● **EXCERPTED PASSAGE**:
If we look at the micro-scale and investigate two correlated events, it’s probably easy to spot that one comes before the other. There is a sequence: A comes before B. On the other end, if we look at the macro-scale investigating hundreds or thousands of events, the sequence is not a sequence anymore. It becomes chaos. And chaos always increases, as entropy does.

That’s not helpful, though. I know. Even if we accept that order is not predictable or stable over time, we need to find a way to deal with it when designing systems.

The solution always starts with analyzing the problem and identifying smaller sub-problems that can be handled in isolation and are likely easier to solve.

Let’s start analyzing why ordering is unlikely to be possible. Ordering is a consumer concern. The only option for a process that consumes incoming requests to guarantee that processing happens in the exact order requests are queued is to be single-threaded or use a single-signaled semaphore, which results in behavior similar to being single-threaded. The scenario is the same regardless of they are HTTP requests, gRPC, or messages on a queue. Let’s imagine a publisher publishing three messages, A, B, and C.

graph LR S[[Sender]] --> A A --> B B --> C

We’re assuming that messages will be delivered to the underlying transport in the same order the publisher intended. At this point, I might already have doubts about the feasibility. Let’s assume that it’s incredibly likely that the publishing order is guaranteed. We expect the following to happen:

graph LR C --> B B --> A A --> R[[Receiver]]

In the above scenario, if the receiver is a web server and A, B, and C are HTTP requests, it’s pretty apparent why the only way to guarantee the order is to be a single-threaded singleton consumer:

graph LR subgraph requests C B --> A end subgraph Receiver instances A --> R1[[Receiver:1]] R2[[Receiver:2]] C --> R3[[Receiver:3]] end

As we can see, each instance can consume one or more requests. Each instance handles a subset of the requests. From the perspective of the system, the order is not predictable.

Things get even trickier if the transport is a queuing system. Nowadays, most of the available queuing infrastructures offer “at-least-once” delivery guarantees. What does that mean? It means that the infrastructure guarantees that messages are delivered at least once, but it could be that some messages are delivered twice or more. That means the following scenario is possible:

graph LR B1[duplicate of B] --> A1[duplicate of A] A1 --> C0[C] C0 --> B0[B] B0 --> A0[A]

If you add instances to the above diagram, one instance might handle A and B, and another one takes C, the duplicate of A, and the copy of B. From the first instance perspective, the order is guaranteed. From the second one, it’s not. Interestingly, the one instance that gets requests in the correct order is missing one of the messages.

Why is that happening? Clusters. Queuing infrastructures are deployed in clusters. Keeping the cluster consistent, for example, to offer an exactly-once delivery guarantee, requires distributed transactions across nodes. Distributed transactions have a high cost. On AWS, when using Amazon SQS (Simple Queuing Service), there is the option to configure a queue as FIFO (First in, first out). They cost more, they are slower, and the deduplication window is limited in time. It reminds me of transactions timeouts, right?

It’s a palliative that leads nowhere

The truth is that by enabling FIFO queues on AWS or session support on Azure Service Bus queues, we only solve a fraction of the puzzle.

Being able to guarantee message ordering in the input queue, even if for a limited amount of time and a couple more caveats, is worth nothing if we have multiple competing consumers. Like in the above-presented diagram, where various instances consume messages, there is no way to guarantee message ordering at the instance level.

[update 2021-10-21] As pointed out by Sean’s comment below, when using Azure Service Bus:

“[…] A given session cannot be processed by multiple consumers, only one. And that ensures a session messages are all handled in order.

● **SUPPLIED INFORMATION**:
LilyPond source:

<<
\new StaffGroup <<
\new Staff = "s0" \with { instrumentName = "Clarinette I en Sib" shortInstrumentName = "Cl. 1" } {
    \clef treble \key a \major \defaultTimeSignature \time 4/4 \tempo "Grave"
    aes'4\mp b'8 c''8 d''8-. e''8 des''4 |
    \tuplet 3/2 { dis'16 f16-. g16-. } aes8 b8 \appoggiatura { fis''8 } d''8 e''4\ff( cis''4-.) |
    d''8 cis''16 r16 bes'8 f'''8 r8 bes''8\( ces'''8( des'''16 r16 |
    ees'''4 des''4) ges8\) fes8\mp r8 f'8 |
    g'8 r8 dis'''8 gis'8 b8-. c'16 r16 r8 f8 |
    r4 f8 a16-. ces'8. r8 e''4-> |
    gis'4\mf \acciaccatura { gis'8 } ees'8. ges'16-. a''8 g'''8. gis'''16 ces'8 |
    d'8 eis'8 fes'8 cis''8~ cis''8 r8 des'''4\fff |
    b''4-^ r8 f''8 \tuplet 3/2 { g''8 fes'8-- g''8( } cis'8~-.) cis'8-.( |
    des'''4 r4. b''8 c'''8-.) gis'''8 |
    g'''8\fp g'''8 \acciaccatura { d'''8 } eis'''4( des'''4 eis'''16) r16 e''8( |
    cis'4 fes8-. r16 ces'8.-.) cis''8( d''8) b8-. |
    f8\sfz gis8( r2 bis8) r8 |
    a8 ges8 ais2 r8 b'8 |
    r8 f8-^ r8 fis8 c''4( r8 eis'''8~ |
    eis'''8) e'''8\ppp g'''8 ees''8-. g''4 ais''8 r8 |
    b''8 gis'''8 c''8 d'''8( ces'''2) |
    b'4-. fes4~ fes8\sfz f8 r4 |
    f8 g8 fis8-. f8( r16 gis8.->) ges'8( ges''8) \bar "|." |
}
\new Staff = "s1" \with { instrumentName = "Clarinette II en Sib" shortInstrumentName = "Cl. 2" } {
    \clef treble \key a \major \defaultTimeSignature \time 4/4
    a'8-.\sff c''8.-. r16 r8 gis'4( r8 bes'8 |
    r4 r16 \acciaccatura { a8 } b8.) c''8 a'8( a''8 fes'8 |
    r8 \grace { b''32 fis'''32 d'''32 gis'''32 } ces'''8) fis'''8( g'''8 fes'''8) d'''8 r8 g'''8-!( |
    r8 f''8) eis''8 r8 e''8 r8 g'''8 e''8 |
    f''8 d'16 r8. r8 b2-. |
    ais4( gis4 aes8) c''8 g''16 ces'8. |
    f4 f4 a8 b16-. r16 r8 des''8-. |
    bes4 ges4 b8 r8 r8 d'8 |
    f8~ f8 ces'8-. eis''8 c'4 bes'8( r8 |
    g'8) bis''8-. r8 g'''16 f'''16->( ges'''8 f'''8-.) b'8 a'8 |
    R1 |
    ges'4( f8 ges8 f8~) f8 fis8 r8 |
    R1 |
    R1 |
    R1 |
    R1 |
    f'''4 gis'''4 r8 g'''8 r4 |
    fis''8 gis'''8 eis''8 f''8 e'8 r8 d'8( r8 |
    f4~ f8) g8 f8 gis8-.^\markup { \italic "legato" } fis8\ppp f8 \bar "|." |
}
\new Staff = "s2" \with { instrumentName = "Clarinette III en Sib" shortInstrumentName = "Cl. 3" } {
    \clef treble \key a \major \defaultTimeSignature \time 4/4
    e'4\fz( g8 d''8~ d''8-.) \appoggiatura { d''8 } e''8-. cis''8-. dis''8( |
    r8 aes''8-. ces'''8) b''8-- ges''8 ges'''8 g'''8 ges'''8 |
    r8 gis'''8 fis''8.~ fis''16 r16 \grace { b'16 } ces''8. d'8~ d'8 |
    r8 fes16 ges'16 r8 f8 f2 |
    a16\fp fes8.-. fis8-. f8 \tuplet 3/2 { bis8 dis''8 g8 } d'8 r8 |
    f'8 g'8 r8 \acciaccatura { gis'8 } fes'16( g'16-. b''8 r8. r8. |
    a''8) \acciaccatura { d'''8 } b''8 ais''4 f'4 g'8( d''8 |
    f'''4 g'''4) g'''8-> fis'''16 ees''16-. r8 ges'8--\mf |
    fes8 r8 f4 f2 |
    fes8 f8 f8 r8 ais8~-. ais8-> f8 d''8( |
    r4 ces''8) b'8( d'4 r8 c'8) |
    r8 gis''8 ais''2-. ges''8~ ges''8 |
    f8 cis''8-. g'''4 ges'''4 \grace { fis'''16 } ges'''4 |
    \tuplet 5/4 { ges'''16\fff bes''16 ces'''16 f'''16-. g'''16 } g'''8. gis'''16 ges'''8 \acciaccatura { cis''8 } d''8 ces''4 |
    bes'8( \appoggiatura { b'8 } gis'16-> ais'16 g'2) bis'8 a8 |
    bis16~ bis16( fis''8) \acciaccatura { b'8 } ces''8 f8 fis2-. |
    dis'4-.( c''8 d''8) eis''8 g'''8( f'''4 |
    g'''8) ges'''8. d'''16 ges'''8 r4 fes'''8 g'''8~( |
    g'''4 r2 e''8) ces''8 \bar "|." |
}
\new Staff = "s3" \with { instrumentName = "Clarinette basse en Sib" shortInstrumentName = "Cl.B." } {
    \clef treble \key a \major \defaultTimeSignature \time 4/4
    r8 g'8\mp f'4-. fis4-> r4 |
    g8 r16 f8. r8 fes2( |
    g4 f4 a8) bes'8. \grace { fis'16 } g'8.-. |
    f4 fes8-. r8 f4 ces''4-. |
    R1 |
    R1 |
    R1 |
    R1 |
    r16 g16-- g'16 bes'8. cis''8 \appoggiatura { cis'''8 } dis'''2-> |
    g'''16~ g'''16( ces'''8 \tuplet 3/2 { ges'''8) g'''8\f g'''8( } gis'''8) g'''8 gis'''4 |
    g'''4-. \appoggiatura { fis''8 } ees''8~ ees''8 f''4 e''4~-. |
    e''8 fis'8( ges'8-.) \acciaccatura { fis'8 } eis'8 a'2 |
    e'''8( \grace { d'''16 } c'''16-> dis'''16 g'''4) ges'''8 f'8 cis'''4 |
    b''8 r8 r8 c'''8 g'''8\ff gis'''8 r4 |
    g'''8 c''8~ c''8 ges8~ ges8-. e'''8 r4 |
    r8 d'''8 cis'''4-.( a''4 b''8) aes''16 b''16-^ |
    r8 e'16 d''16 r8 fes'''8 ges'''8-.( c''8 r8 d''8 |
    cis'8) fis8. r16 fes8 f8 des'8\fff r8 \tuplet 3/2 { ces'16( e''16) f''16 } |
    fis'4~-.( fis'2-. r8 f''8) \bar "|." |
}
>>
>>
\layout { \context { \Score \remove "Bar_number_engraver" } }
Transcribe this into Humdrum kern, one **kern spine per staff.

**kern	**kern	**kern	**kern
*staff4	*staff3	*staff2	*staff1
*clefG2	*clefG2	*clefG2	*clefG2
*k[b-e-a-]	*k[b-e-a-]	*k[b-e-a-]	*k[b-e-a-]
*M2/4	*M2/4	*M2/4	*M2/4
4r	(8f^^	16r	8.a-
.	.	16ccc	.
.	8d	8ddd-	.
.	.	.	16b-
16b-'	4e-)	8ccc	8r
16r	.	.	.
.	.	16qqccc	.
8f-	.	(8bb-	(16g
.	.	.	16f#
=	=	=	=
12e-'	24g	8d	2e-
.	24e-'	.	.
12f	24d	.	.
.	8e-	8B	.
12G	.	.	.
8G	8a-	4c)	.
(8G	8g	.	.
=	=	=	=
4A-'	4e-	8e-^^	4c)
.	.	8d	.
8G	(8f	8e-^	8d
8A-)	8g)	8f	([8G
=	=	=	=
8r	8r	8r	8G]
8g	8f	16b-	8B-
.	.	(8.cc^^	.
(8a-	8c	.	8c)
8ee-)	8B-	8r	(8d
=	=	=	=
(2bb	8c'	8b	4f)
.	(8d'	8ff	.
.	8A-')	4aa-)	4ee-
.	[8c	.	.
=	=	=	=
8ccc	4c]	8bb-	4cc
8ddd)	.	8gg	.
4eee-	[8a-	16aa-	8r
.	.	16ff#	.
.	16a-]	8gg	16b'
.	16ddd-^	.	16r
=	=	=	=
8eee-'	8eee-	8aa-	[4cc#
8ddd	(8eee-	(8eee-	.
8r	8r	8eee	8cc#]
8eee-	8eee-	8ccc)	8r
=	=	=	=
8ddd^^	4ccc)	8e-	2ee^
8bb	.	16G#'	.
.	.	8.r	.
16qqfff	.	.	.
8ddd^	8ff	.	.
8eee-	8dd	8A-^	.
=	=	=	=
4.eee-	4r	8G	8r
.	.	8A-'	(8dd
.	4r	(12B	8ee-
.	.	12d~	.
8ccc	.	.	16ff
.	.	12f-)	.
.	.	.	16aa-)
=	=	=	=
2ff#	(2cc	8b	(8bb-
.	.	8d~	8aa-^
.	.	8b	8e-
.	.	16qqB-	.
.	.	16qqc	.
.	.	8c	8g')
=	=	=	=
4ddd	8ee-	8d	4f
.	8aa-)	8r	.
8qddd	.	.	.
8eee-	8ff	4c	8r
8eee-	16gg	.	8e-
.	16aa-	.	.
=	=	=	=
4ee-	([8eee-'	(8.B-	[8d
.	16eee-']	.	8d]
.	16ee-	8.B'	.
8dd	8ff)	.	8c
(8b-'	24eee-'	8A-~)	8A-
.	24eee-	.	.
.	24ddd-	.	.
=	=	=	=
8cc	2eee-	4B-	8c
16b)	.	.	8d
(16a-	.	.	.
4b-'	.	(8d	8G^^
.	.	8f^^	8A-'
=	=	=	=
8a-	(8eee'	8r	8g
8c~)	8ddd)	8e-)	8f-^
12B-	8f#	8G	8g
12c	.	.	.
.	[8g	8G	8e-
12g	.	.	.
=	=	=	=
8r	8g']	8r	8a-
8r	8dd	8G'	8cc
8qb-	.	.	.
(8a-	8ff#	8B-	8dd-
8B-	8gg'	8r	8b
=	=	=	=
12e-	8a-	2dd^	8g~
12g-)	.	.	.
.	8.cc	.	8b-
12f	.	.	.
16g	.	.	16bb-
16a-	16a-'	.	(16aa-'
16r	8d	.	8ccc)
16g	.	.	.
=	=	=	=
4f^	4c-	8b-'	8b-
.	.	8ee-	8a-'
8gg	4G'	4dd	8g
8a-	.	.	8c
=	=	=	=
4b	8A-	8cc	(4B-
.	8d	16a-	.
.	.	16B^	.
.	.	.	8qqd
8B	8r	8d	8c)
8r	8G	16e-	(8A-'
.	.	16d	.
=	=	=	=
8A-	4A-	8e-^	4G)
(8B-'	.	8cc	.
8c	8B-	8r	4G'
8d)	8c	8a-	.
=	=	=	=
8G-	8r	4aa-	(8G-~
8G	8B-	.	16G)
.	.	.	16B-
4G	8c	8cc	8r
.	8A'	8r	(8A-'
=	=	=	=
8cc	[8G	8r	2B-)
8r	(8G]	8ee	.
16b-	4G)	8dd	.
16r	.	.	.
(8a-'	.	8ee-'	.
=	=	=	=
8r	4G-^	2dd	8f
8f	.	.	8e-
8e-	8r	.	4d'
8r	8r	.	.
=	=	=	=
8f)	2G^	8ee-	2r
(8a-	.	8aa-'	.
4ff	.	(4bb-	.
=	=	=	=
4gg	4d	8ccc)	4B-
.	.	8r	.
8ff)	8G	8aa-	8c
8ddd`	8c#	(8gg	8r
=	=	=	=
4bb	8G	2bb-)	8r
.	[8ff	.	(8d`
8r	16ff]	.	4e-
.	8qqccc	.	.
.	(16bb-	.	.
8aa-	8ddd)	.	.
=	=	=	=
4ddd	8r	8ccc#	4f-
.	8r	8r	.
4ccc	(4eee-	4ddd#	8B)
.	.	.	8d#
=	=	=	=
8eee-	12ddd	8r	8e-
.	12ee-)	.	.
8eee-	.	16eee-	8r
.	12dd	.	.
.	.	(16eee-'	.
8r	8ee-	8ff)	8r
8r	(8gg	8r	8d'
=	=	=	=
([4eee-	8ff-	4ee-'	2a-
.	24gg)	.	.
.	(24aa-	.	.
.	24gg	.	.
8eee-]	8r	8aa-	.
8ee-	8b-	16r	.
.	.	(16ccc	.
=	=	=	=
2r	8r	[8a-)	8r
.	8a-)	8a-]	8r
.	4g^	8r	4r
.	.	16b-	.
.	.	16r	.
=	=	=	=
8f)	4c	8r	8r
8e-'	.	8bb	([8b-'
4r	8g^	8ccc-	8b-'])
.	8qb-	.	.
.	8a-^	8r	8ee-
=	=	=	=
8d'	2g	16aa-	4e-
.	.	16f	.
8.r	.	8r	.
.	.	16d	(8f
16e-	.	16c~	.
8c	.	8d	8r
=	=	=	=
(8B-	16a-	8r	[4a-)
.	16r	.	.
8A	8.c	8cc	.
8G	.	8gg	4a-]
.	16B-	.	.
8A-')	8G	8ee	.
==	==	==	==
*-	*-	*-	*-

● **AIM A**:
In the message-ordering article, what delivery guarantee do most of today's queuing infrastructures offer?
● **AIM B**:
Return the part of the message-ordering article starting with "In the above scenario, if" and going on through "is not predictable.".
Rely only on the message-ordering article, not the data.

● **REPLY A**:
They offer an "at-least-once" delivery guarantee.

● **REPLY B**:
In the above scenario, if the receiver is a web server and A, B, and C are HTTP requests, it’s pretty apparent why the only way to guarantee the order is to be a single-threaded singleton consumer:

graph LR subgraph requests C B --> A end subgraph Receiver instances A --> R1[[Receiver:1]] R2[[Receiver:2]] C --> R3[[Receiver:3]] end

As we can see, each instance can consume one or more requests. Each instance handles a subset of the requests. From the perspective of the system, the order is not predictable.